By Tiernan Ray
Evercore ISI’s Ken Sena today offers up his findings from his firm’s “Machine Learning Symposium” in San Francisco, with implications for Amazon.com (AMZN) and Alphabet’s (GOOGL) Google, among others, of the revolution in artificial intelligence that’s sweeping computing.
One takeaway is just how important it is that Amazon and Google have the hardware power to do artificial intelligence in the cloud:
Hardware was brought up frequently not only in terms of the raw compute power required for AI and machine learning, but also in terms of the proliferation of devices. Gridspace’s Evan MacMillan spoke to the rise of quality microphones as a key enabler of his companies natural language processing tools and pointed out that one of the most expensive components in any phone is the microphone array. Similarly, Kevin O’Brien from Orbital Insights mentioned that the explosion in the number of satellites from private space companies like Planet Labs have created more imagery demand as the influx in satellites is leading to influx in data and hence performance. In addition, Jack Clark from OpenAI highlighted the hardware necessary for the raw compute power needed to power machine learning applications as creating just as much a moat as the data itself. This perspective on hardware makes us think that companies like Amazon and Google that provide cloud-based machine learning services are poised to benefit.

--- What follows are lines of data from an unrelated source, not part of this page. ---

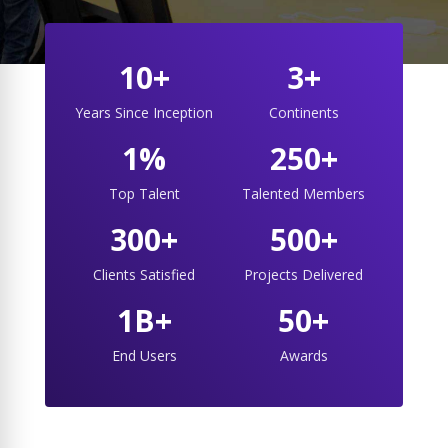
10+
3+
Years Since Inception
Continents
1%
250+
Top Talent
Talented Members
300+
500+
Clients Satisfied
Projects Delivered
1B+
50+
End Users
Awards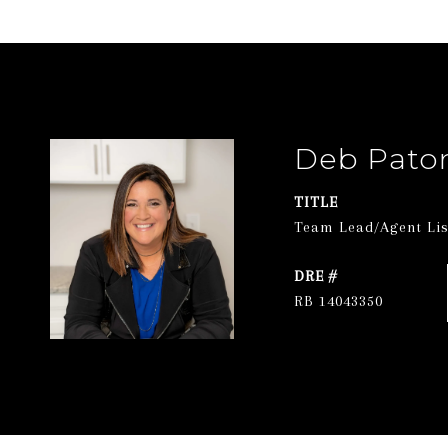
Deb Pato
TITLE
Team Lead/Agent List
DRE #
RB 14043350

At the same time, there’s a rise of application-specific A.I., writes Sena, where the big names like Amazon may not dominate:
The conclusion among panelists and speakers seemed to be both, as there will be several AI service providers for application providers to leverage with these application providers holding certain domain expertise. For example, Gridspace is using similar voice recognition technology as Google and Amazon, but remains focused purely on enterprise applications rather than the consumer-facing application of voice recognition technology found in Google’s Assistant and Amazon’s Alexa.
And another topic was the limited engineering talent available relative to the high demand:
There are an estimated 1,000 engineers with the needed skills in this field and concerns were expressed around the drain of the pipeline of data scientists within academia. Our VCs spoke to this bottle neck specifically, contrasting the notion of choosing to remain in school for five years (or more) with seven figure job offers coming in every six months.